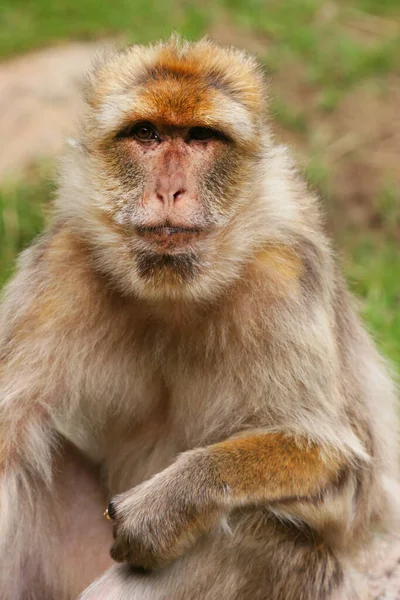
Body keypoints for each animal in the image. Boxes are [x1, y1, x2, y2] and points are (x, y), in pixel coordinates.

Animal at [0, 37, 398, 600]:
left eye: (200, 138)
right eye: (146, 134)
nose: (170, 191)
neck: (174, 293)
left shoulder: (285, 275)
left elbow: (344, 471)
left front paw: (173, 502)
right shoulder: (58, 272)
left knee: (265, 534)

WORK INSTRUCTIONS: Search the data above for the string "left" and report each line that holds it.

OUTPUT OF THE TASK:
left eye: (200, 138)
left shoulder: (285, 275)
left elbow: (344, 471)
left front paw: (173, 502)
left knee: (265, 534)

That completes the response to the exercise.